PROBLEM: Report each line of the data below in which "distance" appears.

[[ RECORDS SHOWN, beginning ]]

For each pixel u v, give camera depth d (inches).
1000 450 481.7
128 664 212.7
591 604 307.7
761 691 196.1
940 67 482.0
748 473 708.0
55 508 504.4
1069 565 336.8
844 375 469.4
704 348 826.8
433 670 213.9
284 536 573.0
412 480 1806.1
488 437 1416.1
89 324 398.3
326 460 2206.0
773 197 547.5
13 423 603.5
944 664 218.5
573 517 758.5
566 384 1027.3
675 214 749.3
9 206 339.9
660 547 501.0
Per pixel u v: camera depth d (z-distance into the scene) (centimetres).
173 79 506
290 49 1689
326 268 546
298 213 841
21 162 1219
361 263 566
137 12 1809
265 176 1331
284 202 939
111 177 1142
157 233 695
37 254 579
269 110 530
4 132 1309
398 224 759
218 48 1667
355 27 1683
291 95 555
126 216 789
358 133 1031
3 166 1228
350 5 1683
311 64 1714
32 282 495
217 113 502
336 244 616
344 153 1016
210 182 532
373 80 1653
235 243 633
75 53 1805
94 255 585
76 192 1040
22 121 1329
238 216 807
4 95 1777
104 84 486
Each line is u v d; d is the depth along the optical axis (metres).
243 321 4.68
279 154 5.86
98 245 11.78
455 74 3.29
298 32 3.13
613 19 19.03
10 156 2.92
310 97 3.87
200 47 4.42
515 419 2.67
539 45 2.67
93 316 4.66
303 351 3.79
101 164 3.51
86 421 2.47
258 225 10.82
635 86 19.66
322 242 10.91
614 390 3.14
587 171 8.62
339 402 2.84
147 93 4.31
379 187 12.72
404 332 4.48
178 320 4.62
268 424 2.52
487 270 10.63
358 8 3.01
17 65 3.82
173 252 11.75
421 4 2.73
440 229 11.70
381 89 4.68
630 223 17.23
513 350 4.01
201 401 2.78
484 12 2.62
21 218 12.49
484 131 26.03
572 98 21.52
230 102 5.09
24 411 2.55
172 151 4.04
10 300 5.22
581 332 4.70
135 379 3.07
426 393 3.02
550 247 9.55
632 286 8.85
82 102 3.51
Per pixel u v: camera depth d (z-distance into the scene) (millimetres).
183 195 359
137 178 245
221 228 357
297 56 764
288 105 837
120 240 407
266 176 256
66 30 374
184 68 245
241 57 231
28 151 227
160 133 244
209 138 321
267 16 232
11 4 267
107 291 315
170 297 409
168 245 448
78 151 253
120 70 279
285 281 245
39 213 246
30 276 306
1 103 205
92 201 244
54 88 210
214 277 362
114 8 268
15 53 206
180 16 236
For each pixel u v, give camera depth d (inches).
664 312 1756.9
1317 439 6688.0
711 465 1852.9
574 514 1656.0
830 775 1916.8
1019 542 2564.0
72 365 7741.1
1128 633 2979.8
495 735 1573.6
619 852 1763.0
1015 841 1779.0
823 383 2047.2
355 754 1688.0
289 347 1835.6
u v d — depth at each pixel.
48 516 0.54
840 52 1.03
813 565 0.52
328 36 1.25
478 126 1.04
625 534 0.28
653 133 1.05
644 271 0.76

[[ RECORDS SHOWN, end ]]

RESPONSE:
Per pixel u v: camera depth d (z-distance into the scene) (centimetres).
Per pixel u v: camera depth d (z-distance into the scene) (millimetres).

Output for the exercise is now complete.